Padahal, alam adalah "saudara tua" manusia. Selain dijaga keseimbangannya, dia diperlakukan penuh hormat (respect for nature) serta bertanggung jawab (moral responsibility for nature).
Jadi polusi udara merupakan persoalan yang komplek. Dia tidak terkait dengan penggunaan bahan bakar fosil saja. Atau sembrono saat menangani kebakaran lahan gambut semata.
Asap yang mengepung adalah kontinuasi logis, akibat etika lingkungan, keadilan sosial dan nilai-nilai kemanusiaan yang tidak ditegakkan sebagai pilar membangun dunia yang lebih beradab.
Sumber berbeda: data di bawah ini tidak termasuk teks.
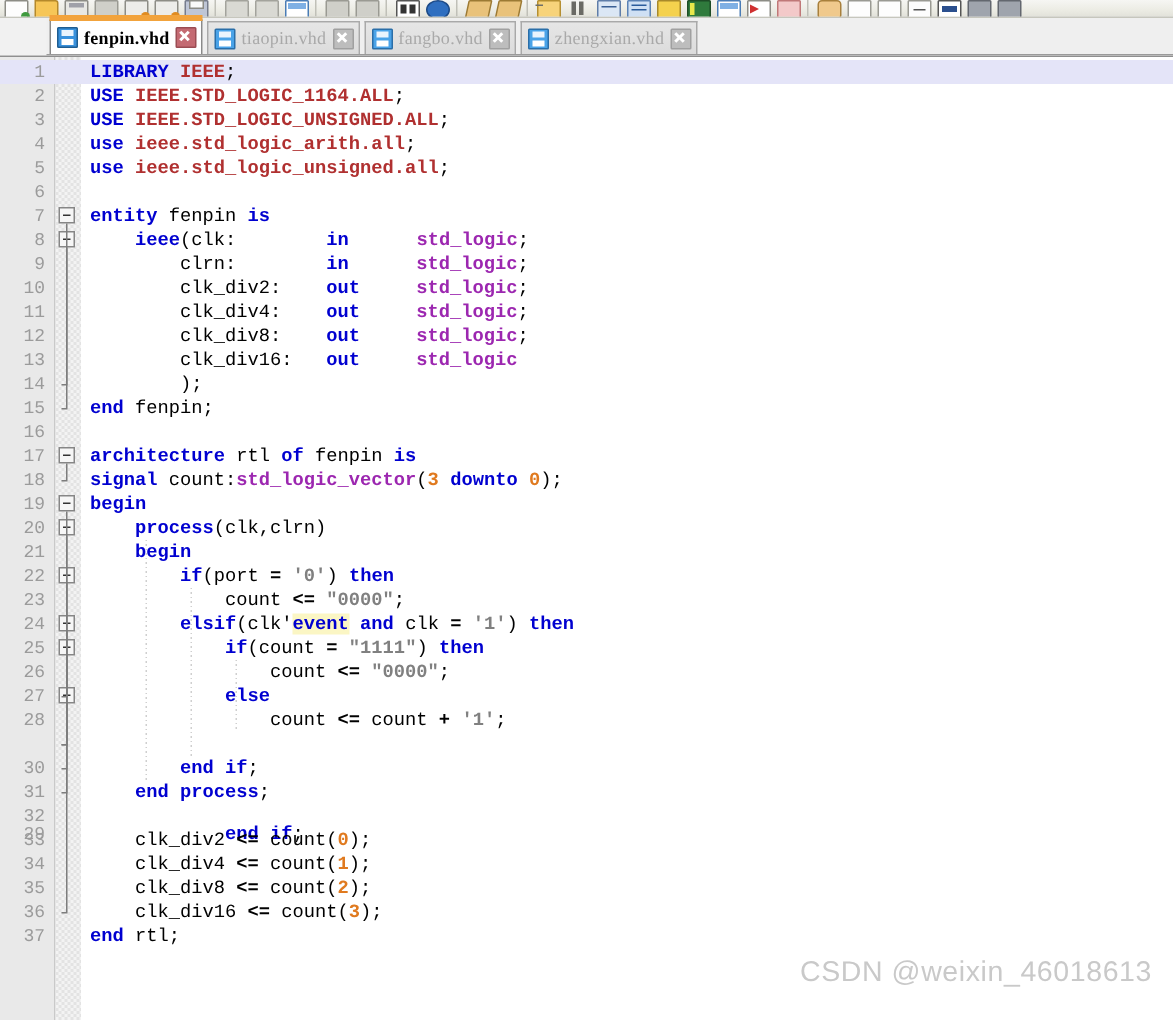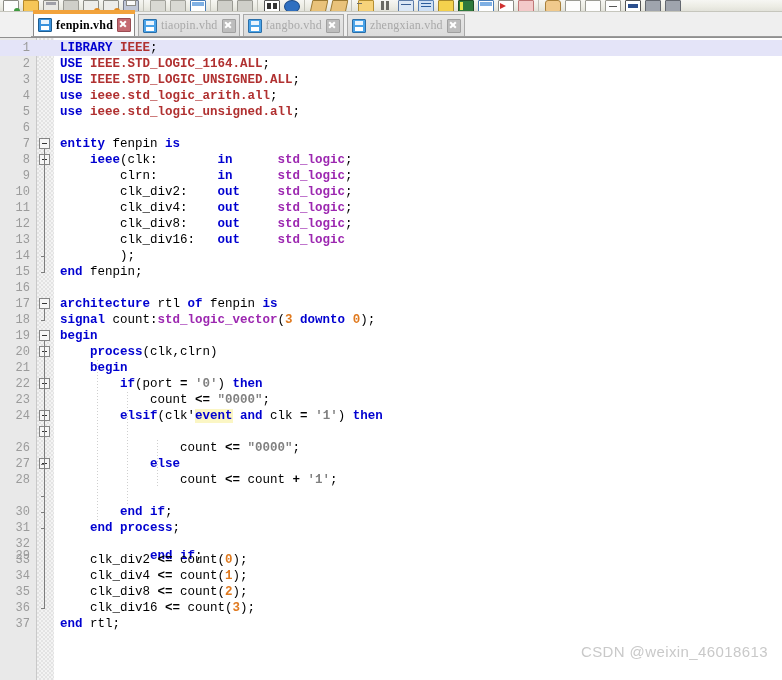--- a/index.html
+++ b/index.html
@@ -162,21 +162,21 @@
   .fold.open::after{display:none;}
   .vline{position:absolute;left:44px;width:1px;background:#7d7d7d;}
   .endtick{position:absolute;left:41px;width:4px;height:1px;background:#7d7d7d;}
 
   
   .iguide{position:absolute;width:1px;background:repeating-linear-gradient(to bottom,#cfcfcf 0 1px,transparent 1px 3px);}
 
   
   .watermark{
     position:absolute;right:14px;bottom:20px;
-    color:#c9c9c9;font-size:15px;letter-spacing:0.4px;
+    color:#c9c9c9;font-size:19px;letter-spacing:0.4px;
     font-family:"Liberation Sans",sans-serif;
   }
 </style>
 </head>
 <body>
 
 <div id="app">
 
   <div class="toolbar" id="toolbar">
       <div class="tb-item">
@@ -328,20 +328,21 @@
         <div class="line" style="top: 226px; position: absolute; left: 0px; width: 628px;"><span class="ln">15</span><span class="src"><span class="kw">end</span><span class="pl"> fenpin;</span></span></div>
         <div class="line" style="top: 242px; position: absolute; left: 0px; width: 782px;"><span class="ln">16</span><span class="src"></span></div>
         <div class="line" style="top: 258px; position: absolute; left: 0px; width: 782px;"><span class="ln">17</span><span class="src"><span class="kw">architecture</span><span class="pl"> rtl </span><span class="kw">of</span><span class="pl"> fenpin </span><span class="kw">is</span></span></div>
         <div class="line" style="top: 274px; position: absolute; left: 0px; width: 782px;"><span class="ln">18</span><span class="src"><span class="kw">signal</span><span class="pl"> count:</span><span class="ty">std_logic_vector</span><span class="pl">(</span><span class="num">3</span><span class="pl"> </span><span class="kw">downto</span><span class="pl"> </span><span class="num">0</span><span class="pl">);</span></span></div>
         <div class="line" style="top: 290px; position: absolute; left: 0px; width: 782px;"><span class="ln">19</span><span class="src"><span class="kw">begin</span></span></div>
         <div class="line" style="top: 306px; position: absolute; left: 0px; width: 782px;"><span class="ln">20</span><span class="src"><span class="pl">    </span><span class="kw">process</span><span class="pl">(clk,clrn)</span></span></div>
         <div class="line" style="top: 322px; position: absolute; left: 0px; width: 782px;"><span class="ln">21</span><span class="src"><span class="pl">    </span><span class="kw">begin</span></span></div>
         <div class="line" style="top: 338px; position: absolute; left: 0px; width: 782px;"><span class="ln">22</span><span class="src"><span class="pl">        </span><span class="kw">if</span><span class="pl">(port </span><span class="op">=</span><span class="pl"> </span><span class="str">'0'</span><span class="pl">) </span><span class="kw">then</span></span></div>
         <div class="line" style="top: 354px; position: absolute; left: 0px; width: 782px;"><span class="ln">23</span><span class="src"><span class="pl">            count </span><span class="op">&lt;=</span><span class="pl"> </span><span class="str">"0000"</span><span class="pl">;</span></span></div>
         <div class="line" style="top: 370px; position: absolute; left: 0px; width: 782px;"><span class="ln">24</span><span class="src"><span class="pl">        </span><span class="kw">elsif</span><span class="pl">(clk'</span><span class="kw hl">event</span><span class="pl"> </span><span class="kw">and</span><span class="pl"> clk </span><span class="op">=</span><span class="pl"> </span><span class="str">'1'</span><span class="pl">) </span><span class="kw">then</span></span></div>
+        <div class="line" style="top: 386px; position: absolute; left: 0px; width: 782px;"><span class="ln">25</span><span class="src"><span class="pl">            </span><span class="kw">if</span><span class="pl">(count </span><span class="op">=</span><span class="pl"> </span><span class="str">"1111"</span><span class="pl">) </span><span class="kw">then</span></span></div>
         <div class="line" style="top: 402px; position: absolute; left: 0px; width: 762px;"><span class="ln">26</span><span class="src"><span class="pl">                count </span><span class="op">&lt;=</span><span class="pl"> </span><span class="str">"0000"</span><span class="pl">;</span></span></div>
         <div class="line" style="top: 418px; position: absolute; left: 0px; width: 782px;"><span class="ln">27</span><span class="src"><span class="pl">            </span><span class="kw">else</span></span></div>
         <div class="line" style="top: 434px; position: absolute; left: 0px; width: 782px;"><span class="ln">28</span><span class="src"><span class="pl">                count </span><span class="op">&lt;=</span><span class="pl"> count </span><span class="op">+</span><span class="pl"> </span><span class="str">'1'</span><span class="pl">;</span></span></div>
         <div class="line" style="top: 462px; position: absolute; left: 0px; width: 659px; margin-top: 48px;"><span class="ln">29</span><span class="src"><span class="pl">            </span><span class="kw">end</span><span class="pl"> </span><span class="kw">if</span><span class="pl">;</span></span></div>
         <div class="line" style="top: 466px; position: absolute; left: 0px; width: 782px;"><span class="ln">30</span><span class="src"><span class="pl">        </span><span class="kw">end</span><span class="pl"> </span><span class="kw">if</span><span class="pl">;</span></span></div>
         <div class="line" style="top: 482px; position: absolute; left: 0px; width: 782px;"><span class="ln">31</span><span class="src"><span class="pl">    </span><span class="kw">end</span><span class="pl"> </span><span class="kw">process</span><span class="pl">;</span></span></div>
         <div class="line" style="top: 498px; position: absolute; left: 0px; width: 782px;"><span class="ln">32</span><span class="src"></span></div>
         <div class="line" style="top: 514px; position: absolute; left: 0px; width: 782px;"><span class="ln">33</span><span class="src"><span class="pl">    clk_div2 </span><span class="op">&lt;=</span><span class="pl"> count(</span><span class="num">0</span><span class="pl">);</span></span></div>
         <div class="line" style="top: 530px; position: absolute; left: 0px; width: 782px;"><span class="ln">34</span><span class="src"><span class="pl">    clk_div4 </span><span class="op">&lt;=</span><span class="pl"> count(</span><span class="num">1</span><span class="pl">);</span></span></div>
         <div class="line" style="top: 546px; position: absolute; left: 0px; width: 782px;"><span class="ln">35</span><span class="src"><span class="pl">    clk_div8 </span><span class="op">&lt;=</span><span class="pl"> count(</span><span class="num">2</span><span class="pl">);</span></span></div>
Sayangnya, kita sering tidak peduli. Mengapa? Menurut Dan Kahan, profesor hukum dan psikologi di Yale Law School, Amerika Serikat, dan rekan-rekannya, mengetahui lebih banyak fakta mengenai udara yang tercemar dan lingkungan hidup yang rusak tidak serta merta membuat publik peduli.
Sebaliknya, kurangnya kepedulian lebih berkaitan dengan keyakinan dan nilai yang dianut oleh seseorang.
Memetakan persoalan lingkungan pada skala lokal lalu menggunakan etika lingkungan sesuai kearifan lokal daerah tersebut merupakan salah satu solusi yang bisa ditempuh.
Solusi model ini menekankan gerakan kolektif ketimbang aksi individu. Semua untuk semua, tidak satu untuk semua. Gerakan kolektif bisa berjalan jika dihidupi oleh sistem nilai yang selama ini dianut masyarakat serta diyakini sebagai warisan budaya.